JWST & The Infrared Universe: Looking Back in Time

By Sarah Vance | Category: Technology

The Hubble Space Telescope changed our understanding of the universe, but it had a limitation: it primarily saw visible and ultraviolet light. The James Webb Space Telescope (JWST), its successor, was designed to see the universe in a completely different light—Infrared. This shift in spectrum is not an artistic choice; it is a necessity imposed by the physics of an expanding universe.

Cosmological Redshift

Light takes time to travel. When we look at the sun, we see it as it was 8 minutes ago. When we look at a distant galaxy, we are looking back in time. However, the universe is expanding. As light travels through expanding space for billions of years, its wavelength stretches. Light that was emitted as visible blue or ultraviolet light by the very first stars has been stretched into the infrared spectrum by the time it reaches us.

This phenomenon is called Cosmological Redshift. Hubble could not see the "First Light" of the universe because that light had shifted out of its range. JWST’s instruments (NIRCam and MIRI) are tuned specifically to capture these ancient, stretched photons, effectively allowing us to see the dawn of time, just 200-300 million years after the Big Bang.

Seeing Through the Dust

Visible light is easily blocked by dust. This is why the center of our galaxy looks dark to our eyes; thick clouds of gas and dust obscure the stars behind them. Infrared light, however, has longer wavelengths that can pass through dust clouds relatively unimpeded.

This capability allows JWST to peer inside stellar nurseries—huge pillars of gas (like the Pillars of Creation) where new stars are being born. Hubble saw the surface of the clouds; Webb sees the protostars igniting inside them.

Engineering Miracles: Gold and Cold

To detect faint infrared signals (which is essentially heat), the telescope itself must be incredibly cold. If JWST were warm, its own heat would blind its sensors.
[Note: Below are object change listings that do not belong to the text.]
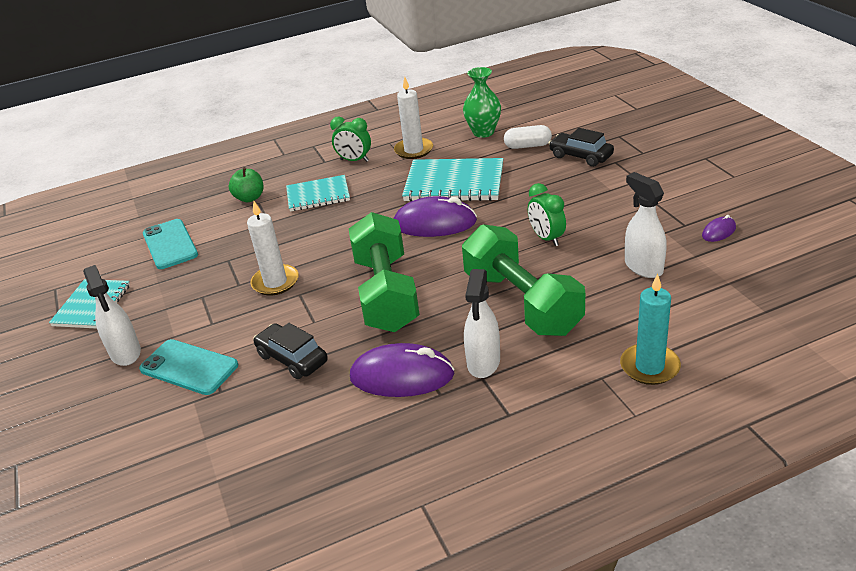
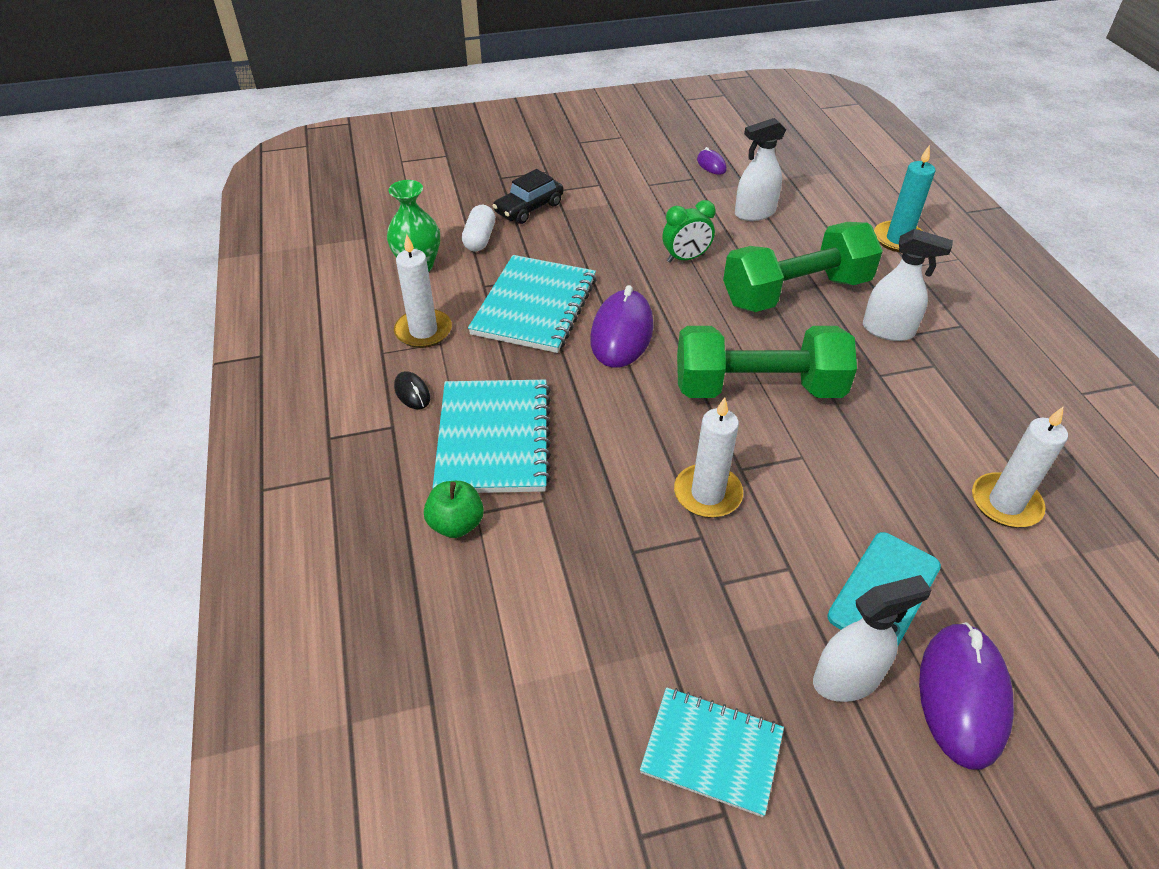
camera: 85 degrees left, 10 degrees up
(170, 244) = (556, 638): turquoise phone -> none
(270, 435) = (1005, 503): none -> white candle
(292, 358) = (872, 480): black car -> none
(318, 195) = (494, 438): turquoise notebook -> turquoise notebook, size x1.54
(354, 160) = (412, 392): green clock -> black mouse
(402, 376) = (907, 389): purple mouse -> purple mouse (962, 696)

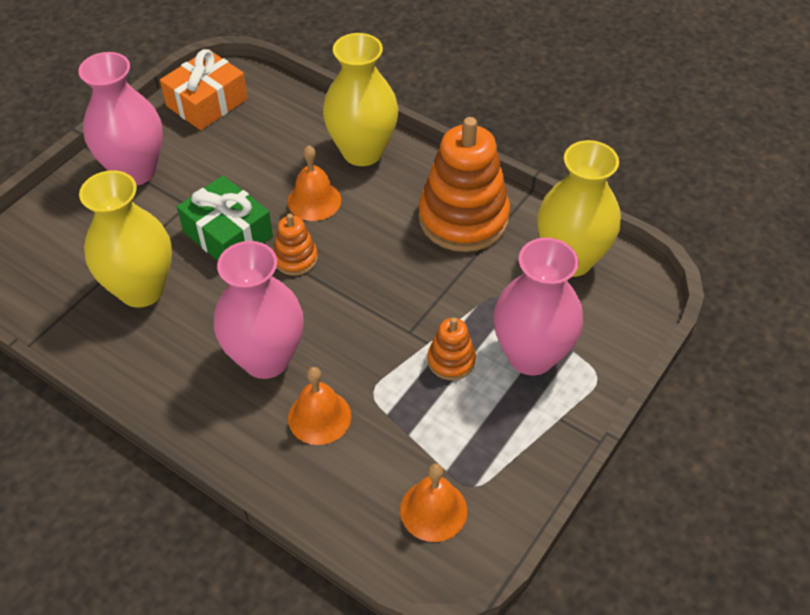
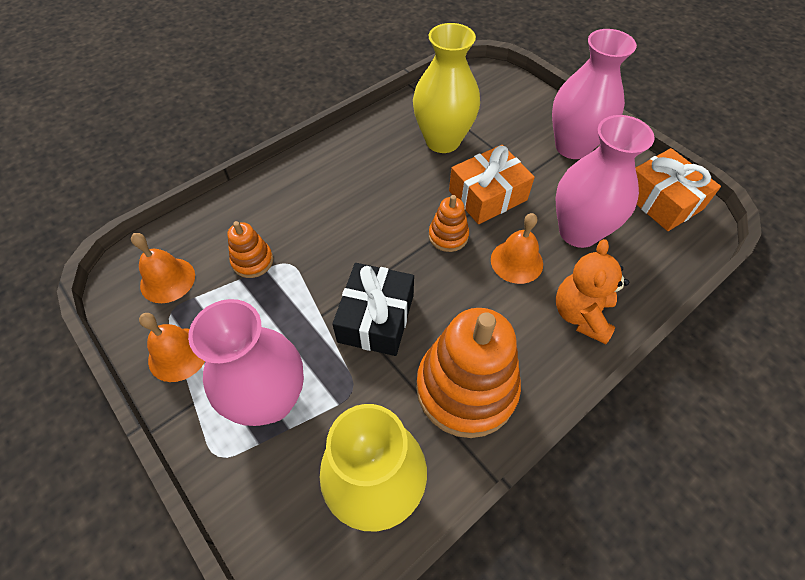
camera: 105 degrees right, 5 degrees up
(228, 234) = (487, 195): green gift -> orange gift
(266, 359) = (350, 202): pink vase -> pink vase (578, 232)
(319, 417) = (283, 225): orange bell -> orange bell (178, 354)
(362, 152) = (581, 315): yellow vase -> orange teddy bear
(416, 296) = (376, 318): none -> black gift
(451, 360) = (295, 328): orange stacking toy -> orange stacking toy (252, 261)

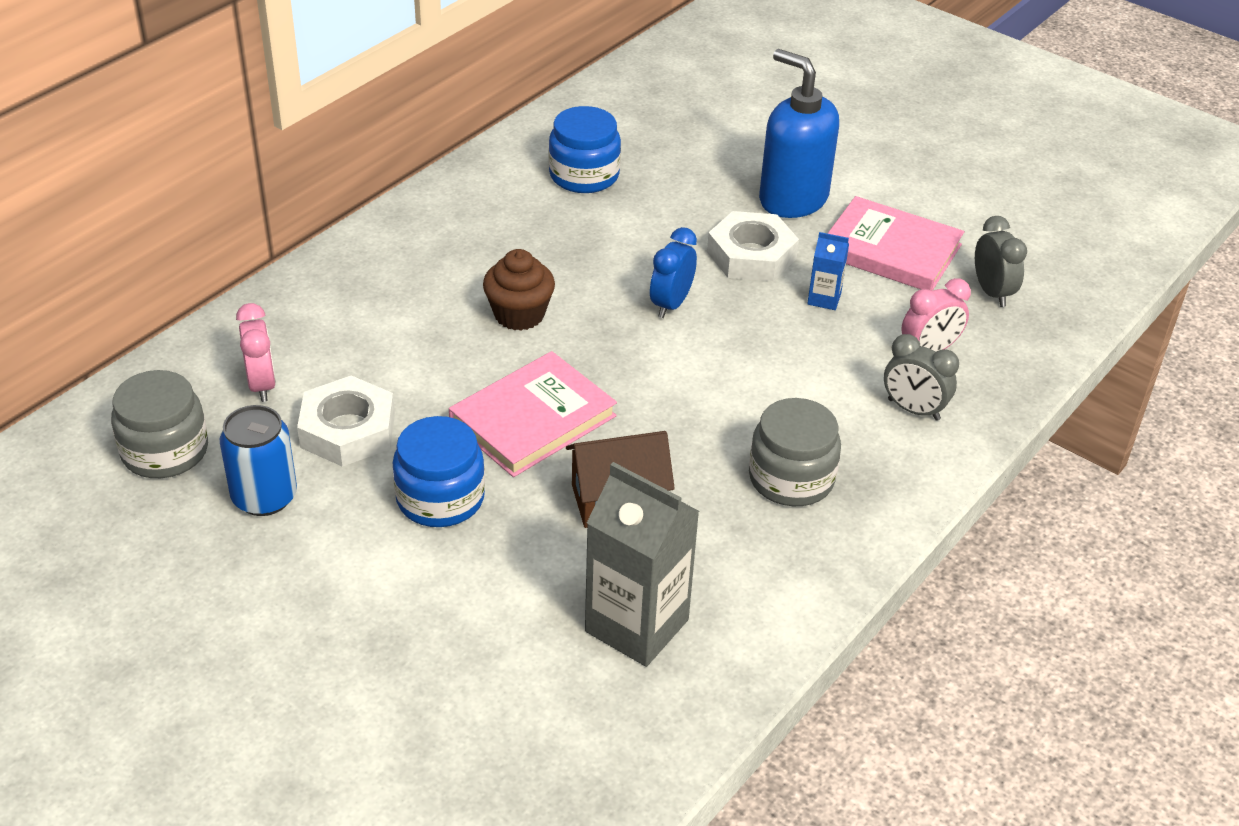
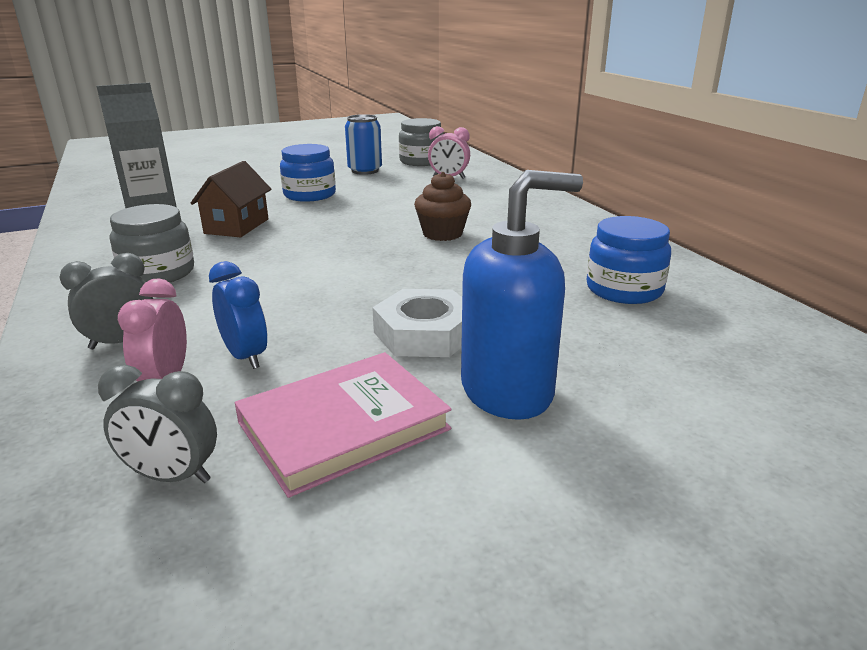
camera: 120 degrees right, 15 degrees down
(347, 430) = (389, 186): white nut -> none
(532, 419) = (336, 220): pink book -> none
(671, 304) = (395, 281): blue clock -> blue clock (245, 356)
(824, 299) = (316, 350): blue carton -> none

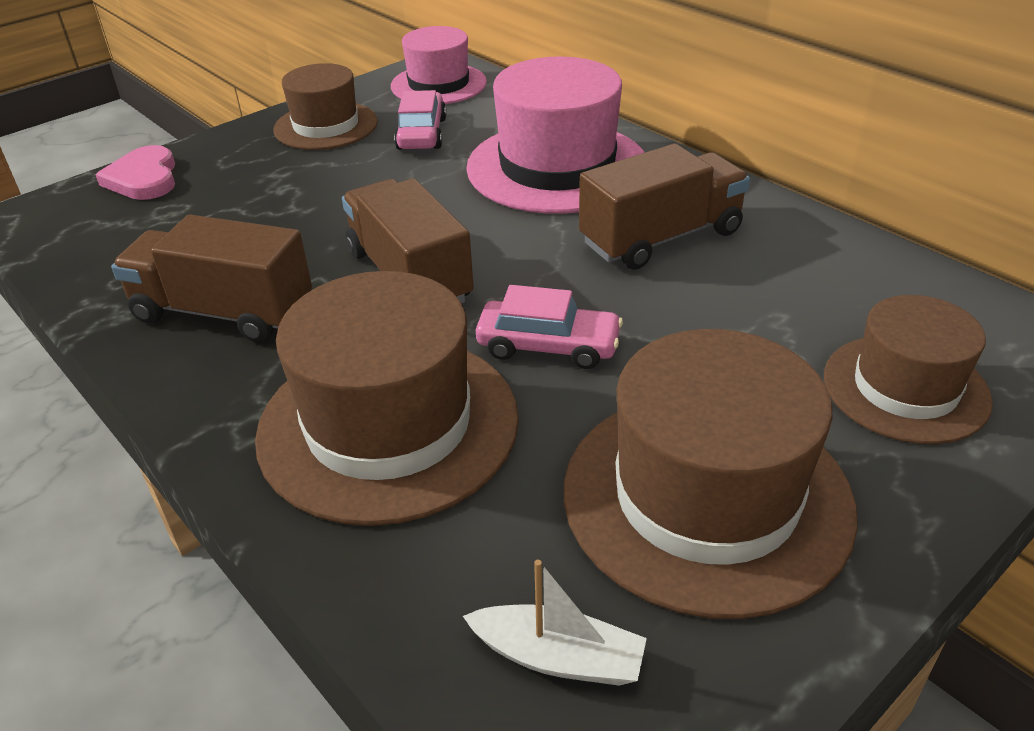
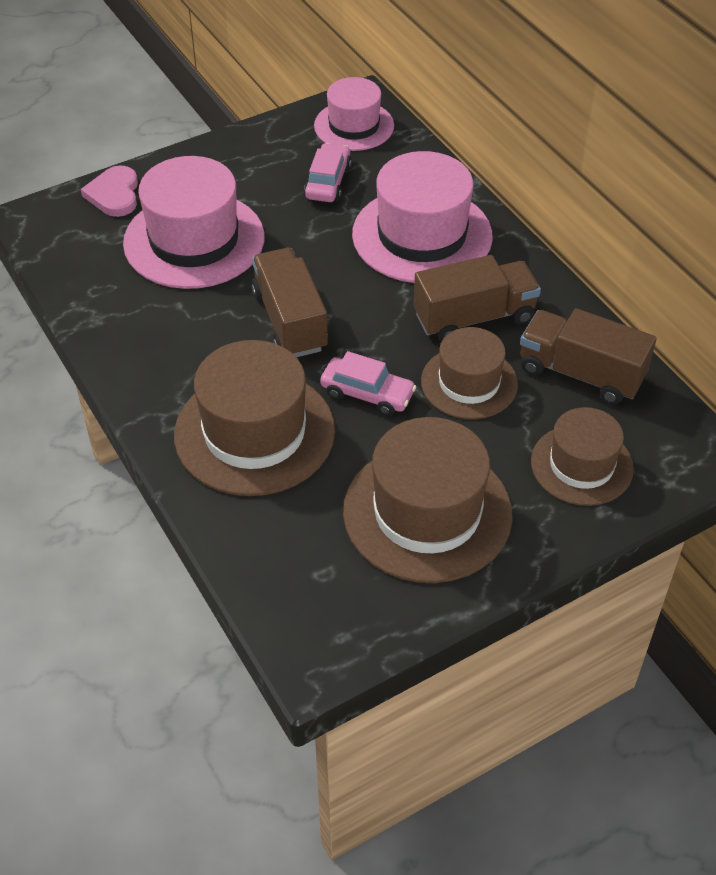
camera: 10 degrees right, 10 degrees up
(224, 312) = (163, 329): brown truck -> brown truck (581, 373)
(257, 209) = (194, 240): none -> pink hat
(326, 126) = (255, 160): brown hat -> brown hat (469, 383)
(558, 657) = (316, 583): white boat -> none

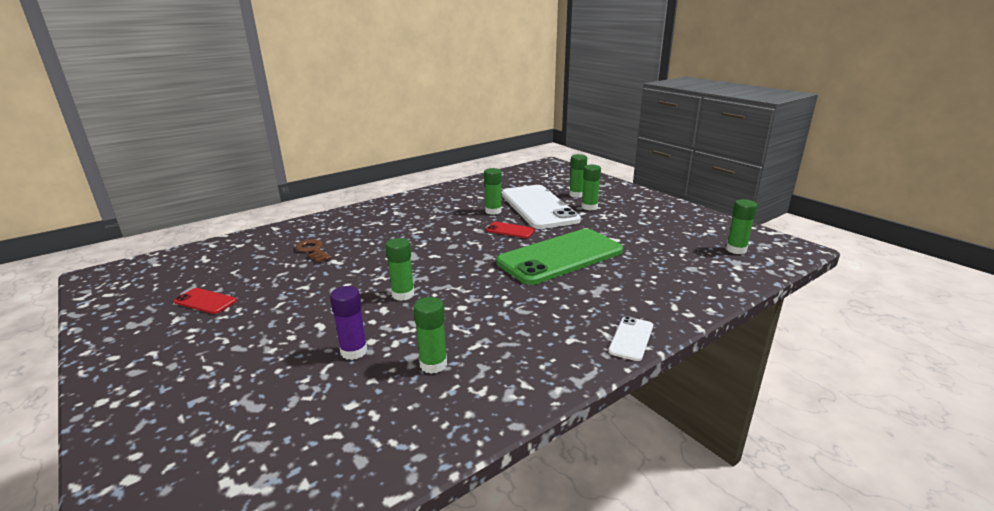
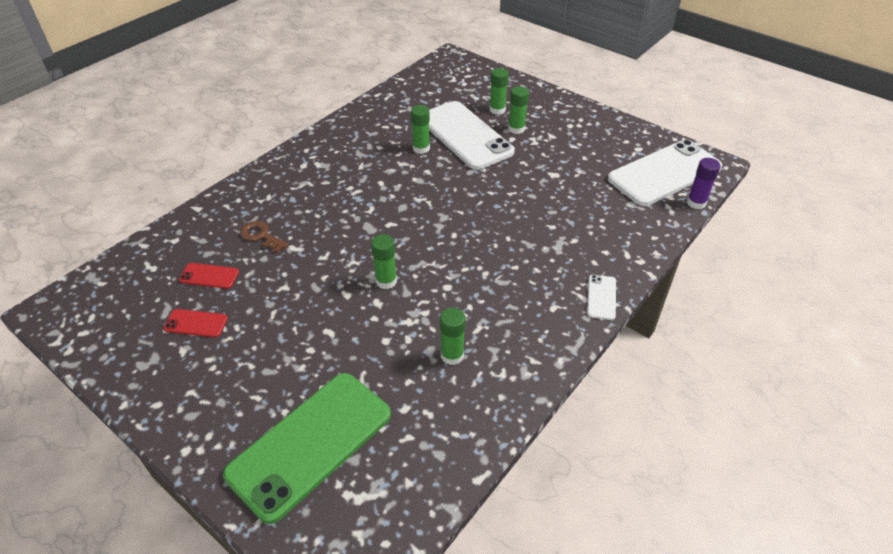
camera: 15 degrees left, 20 degrees up
(354, 351) = (377, 355): purple glue stick -> purple glue stick (696, 203)
(510, 230) = (450, 176): red phone -> red phone (209, 276)
(560, 257) = (512, 207): green phone -> green phone (310, 444)
(736, 250) = (664, 173): green glue stick -> white phone

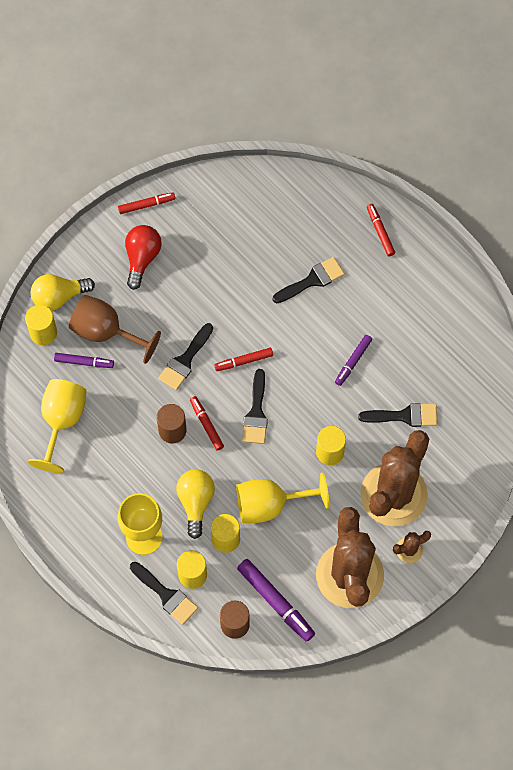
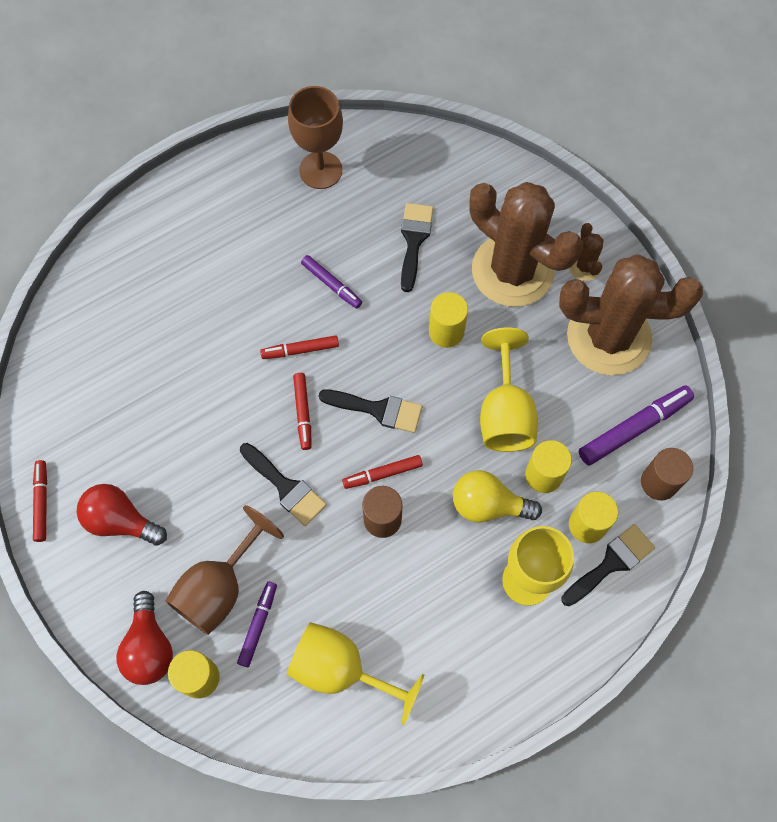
camera: 80 degrees left, 0 degrees up
(59, 297) = (149, 647): yellow light bulb -> red light bulb
(312, 280) = (210, 312): black brush -> none
(380, 232) = (164, 223): red marker -> red marker (300, 350)
(453, 335) = (320, 170): none -> brown goblet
This necessitated two critical engineering feats:

1. The Sunshield

JWST is protected by a tennis-court-sized sunshield made of five layers of Kapton. This shield blocks the heat from the Sun, Earth, and Moon. On the hot side, temperatures reach 85°C. On the cold side, where the mirrors are, it is -233°C. The temperature difference between the two sides is immense, yet they are separated by only a few inches of space vacuum.

2. The Mirrors

The primary mirror is 6.5 meters wide, composed of 18 hexagonal segments. They are made of Beryllium, a metal that is light, strong, and holds its shape at cryogenic temperatures. The mirrors are coated in a microscopic layer of Gold. Why gold? Gold is extremely reflective of infrared light (absorbing very little), making it the perfect material for capturing faint heat signatures from the early universe.

Orbiting Nothing: L2

Unlike Hubble, which orbits Earth, JWST orbits the Sun at the second Lagrange Point (L2), 1.5 million kilometers away from Earth. At L2, the gravitational pull of the Sun and Earth balance the orbital motion of a satellite. This allows JWST to hover in a fixed position relative to Earth, keeping its sunshield permanently positioned between the telescope and the Sun/Earth/Moon heat sources.

Discoveries So Far

Since its launch, JWST has detected carbon dioxide in the atmosphere of an exoplanet (WASP-39b), imaged the oldest known galaxies which appear surprisingly structured for their age, and revealed the chaotic details of the Southern Ring Nebula. We are entering a golden age of astronomy, where the invisible universe is finally coming into focus.